What single thing did your early years with the firm teach you that’s been most valuable in your career so far?
To lead by example and try and always communicate an air of encouragement and positivity. I don’t always get it right, but it is always something I am mindful of.
In your journey to becoming a Partner at Workman, what have been the most significant or pivotal moments?
Juggling full time work and having a baby was challenging, but I resolved to continue my career path. I was determined to become Senior Associate and when I did, it gave me the appetite to also achieve Partner level. When I first started at Workman, I didn’t even dream this could be possible, but was thrilled that it became a reality. I think becoming an SA was pivotal in spurring me on to further my career path, particularly in what is still considered a male-dominated career.
Now in your role as a Partner, when mentoring younger staff, what do you think are the most important aspects of coaching and developing your team?
To give them the time they need to grow and learn. Always assist them when they ask for help and never ask them to come back later when you are less busy. Younger team members are our future – they deserve respect, encouragement, and support at every step of their career journey.
It is important to foster independence, so when they ask how to solve a problem, ask them to come up with a solution rather than feeding them the answer. Allow them to grow confidence in their own ability.
What advice would you give to our graduates just starting now, in today’s unique (Covid) circumstances?

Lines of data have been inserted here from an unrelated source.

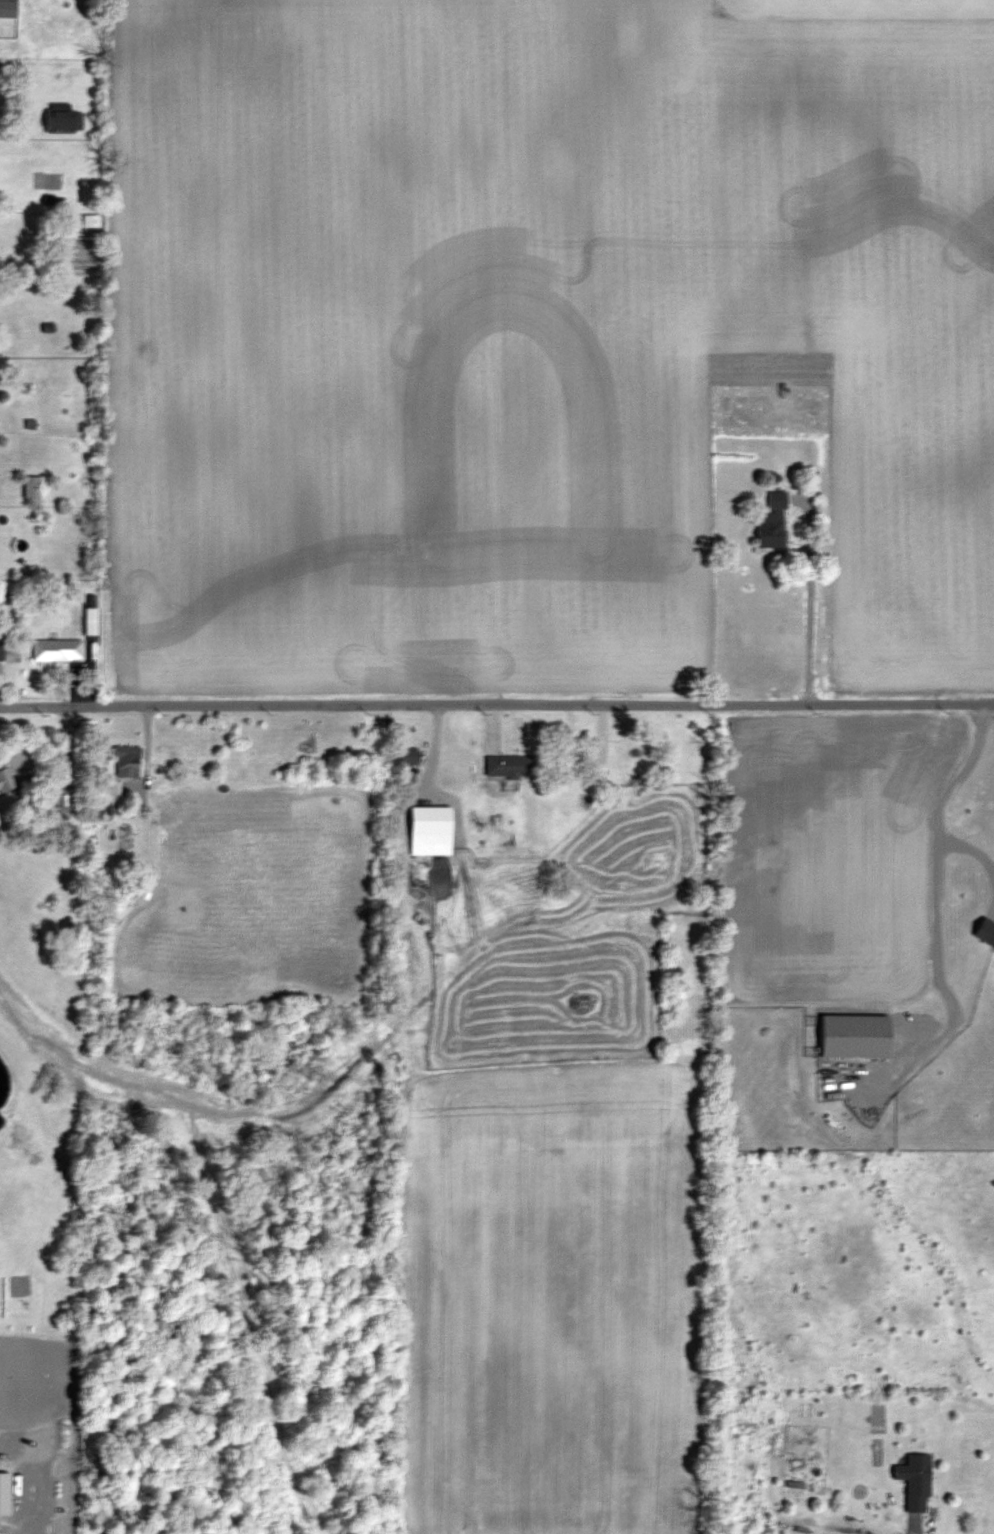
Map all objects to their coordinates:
building: (7, 9)
building: (63, 121)
building: (89, 222)
building: (30, 486)
building: (772, 521)
road: (809, 599)
building: (0, 643)
building: (56, 650)
road: (497, 704)
building: (408, 756)
building: (126, 761)
building: (508, 766)
building: (5, 778)
building: (584, 799)
building: (429, 820)
road: (936, 882)
building: (986, 934)
building: (855, 1035)
building: (915, 1481)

Collaborate and find your tribe. It’s not easy WFH so try and meet your contemporaries face-to-face when at all possible. Seek out a more senior member who you respect and feel you can create a bond with. It doesn’t have to be someone in your team, but could be someone who has shown you time and respect, albeit briefly. You will be surprised how many people are willing to act as a sounding board to you – they may be very flattered to be asked. Never be too proud to seek out assistance, or feel you may look stupid by asking the same question again. Better to ask, than to make a serious error. Treat others as you would wish to be treated, and never be too proud to apologise.
What attributes do you look for when recruiting graduates and junior staff?
Humility, a sense of humour and someone who is prepared to play a full part as a team player. Someone with the drive and ambition to want to succeed through hard work, not someone who expects to be spoon fed or succeed without merit.